WORK INSTRUCTIONS: Each line from the one holding "De Pontevedra al" to the last line below must be written out exactly, with no other output.

[EXTRACTED RECORDS Boundary: Start]

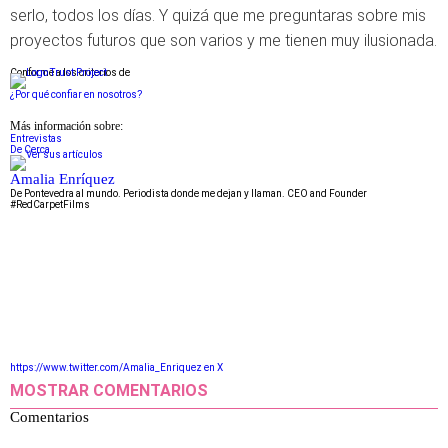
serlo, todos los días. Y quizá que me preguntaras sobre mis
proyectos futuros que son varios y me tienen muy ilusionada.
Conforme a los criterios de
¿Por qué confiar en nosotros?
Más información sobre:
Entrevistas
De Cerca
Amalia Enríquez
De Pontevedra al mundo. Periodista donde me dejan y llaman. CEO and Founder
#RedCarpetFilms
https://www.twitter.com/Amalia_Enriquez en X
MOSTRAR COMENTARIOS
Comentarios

[EXTRACTED RECORDS Boundary: End]

RESULT OF THE TASK:
De Pontevedra al mundo. Periodista donde me dejan y llaman. CEO and Founder
#RedCarpetFilms
https://www.twitter.com/Amalia_Enriquez en X
MOSTRAR COMENTARIOS
Comentarios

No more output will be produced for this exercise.